Onde encontrar esses bens

A LeiloAI reúne em um só ambiente mais de 60 fontes oficiais de leilões judiciais e extrajudiciais em todo o Brasil. Os lotes são filtrados por tipo de bem (imóvel, veículo, maquinário), localização e faixa de valor. Ferramentas proprietárias como a Calculadora de Arrematação e a Calculadora de ITBI auxiliam o investidor a precificar lances com segurança. O Radar Judicial monitora processos e consolidações em tempo real, enquanto a Nota de Oportunidade alerta sobre lotes com deságio acima da média. Para começar, basta criar uma conta gratuita: cadastro fácil e seguro. Não há necessidade de intermediários; o próprio arrematante participa do leilão eletrônico, consulta edital de leilao online e, se arrematar um imóvel ocupado, conta com o suporte jurídico para a imissão na posse, um dos temas mais sensíveis do mercado.

Independentemente do porte da dívida, de R$ 3, 5 trilhões da União a um débito de IPVA de R$ 5 mil, os bens entram no circuito dos leilões. Para quem busca investir com lastro real, o momento é de atenção: as regras estão mais claras, os prazos mais curtos e a oferta de atentos, especialmente em São Paulo, é vasta. Acompanhar editais e usar ferramentas de análise é o caminho para transformar a inadimplência alheia em oportunidade juridicamente segura.

Perguntas frequentes

Como funciona o leilão de bens apreendidos pela Receita Federal?

Após a inscrição em dívida ativa, a Receita penhora bens do devedor e os leva a leilão judicial (CPC).
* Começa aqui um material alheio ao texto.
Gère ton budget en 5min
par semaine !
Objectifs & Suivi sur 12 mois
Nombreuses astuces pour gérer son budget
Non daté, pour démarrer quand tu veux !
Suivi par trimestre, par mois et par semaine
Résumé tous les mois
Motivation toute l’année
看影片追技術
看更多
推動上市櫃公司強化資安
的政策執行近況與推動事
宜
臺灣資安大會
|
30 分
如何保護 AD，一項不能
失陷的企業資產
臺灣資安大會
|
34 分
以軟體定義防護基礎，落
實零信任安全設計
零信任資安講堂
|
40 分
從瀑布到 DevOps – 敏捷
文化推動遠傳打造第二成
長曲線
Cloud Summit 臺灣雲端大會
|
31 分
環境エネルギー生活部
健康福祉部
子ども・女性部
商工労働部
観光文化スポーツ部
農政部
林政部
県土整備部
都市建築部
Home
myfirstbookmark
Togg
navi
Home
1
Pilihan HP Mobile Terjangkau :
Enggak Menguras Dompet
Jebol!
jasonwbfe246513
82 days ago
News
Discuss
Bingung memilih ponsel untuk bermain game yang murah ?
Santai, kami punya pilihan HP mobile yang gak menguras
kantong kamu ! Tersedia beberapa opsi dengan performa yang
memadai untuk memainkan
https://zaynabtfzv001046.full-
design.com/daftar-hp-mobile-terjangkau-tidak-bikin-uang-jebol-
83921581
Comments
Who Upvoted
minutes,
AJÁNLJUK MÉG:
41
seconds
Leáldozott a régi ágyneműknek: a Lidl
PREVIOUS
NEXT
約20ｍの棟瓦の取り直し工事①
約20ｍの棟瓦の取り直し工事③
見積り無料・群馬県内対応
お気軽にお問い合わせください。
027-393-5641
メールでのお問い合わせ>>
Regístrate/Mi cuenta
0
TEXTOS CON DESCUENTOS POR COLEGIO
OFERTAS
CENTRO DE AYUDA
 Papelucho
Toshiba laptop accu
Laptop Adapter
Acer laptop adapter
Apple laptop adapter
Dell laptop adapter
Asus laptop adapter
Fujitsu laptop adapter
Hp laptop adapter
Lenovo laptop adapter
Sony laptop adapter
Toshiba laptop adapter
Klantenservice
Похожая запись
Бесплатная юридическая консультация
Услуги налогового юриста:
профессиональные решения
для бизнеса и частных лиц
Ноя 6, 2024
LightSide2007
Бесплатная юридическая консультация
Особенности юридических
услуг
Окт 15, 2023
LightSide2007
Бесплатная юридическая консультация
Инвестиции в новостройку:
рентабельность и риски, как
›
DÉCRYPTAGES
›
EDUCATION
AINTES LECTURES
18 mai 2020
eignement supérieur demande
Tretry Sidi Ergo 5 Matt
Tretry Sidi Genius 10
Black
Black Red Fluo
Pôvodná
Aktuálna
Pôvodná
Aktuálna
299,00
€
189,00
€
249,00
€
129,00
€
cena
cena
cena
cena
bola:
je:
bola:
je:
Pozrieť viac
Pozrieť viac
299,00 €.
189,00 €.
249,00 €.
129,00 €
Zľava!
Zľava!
Os editais são publicados no site da RFB e agregados pelo LeiloAI.

O DETRAN pode leiloar veículos de devedores de IPVA?

Sim. O DETRAN apreende veículos com IPVA atrasado há mais de três exercícios e realiza leilão eletrônico para quitar débitos. O saldo remanescente volta ao proprietário.

Quais as diferenças entre leilão judicial e extrajudicial de veículos?

No leilão judicial, a venda é determinada por decisão judicial; no extrajudicial, o credor fiduciário consolida a propriedade em cartório e vende o bem sem ação.

Como saber se um imóvel arrematado está desocupado?

O edital indica o estado de ocupação. Para imóveis ocupados, é necessário ação de imissão na posse. O LeiloAI oferece o Radar Judicial para acompanhar essa fase.

Posso participar de leilão da Receita Federal sem advogado?

Sim, pessoas físicas podem arrematar bens móveis sem representação. Para imóveis, recomenda-se assessoria jurídica devido a questões como matrícula e ônus.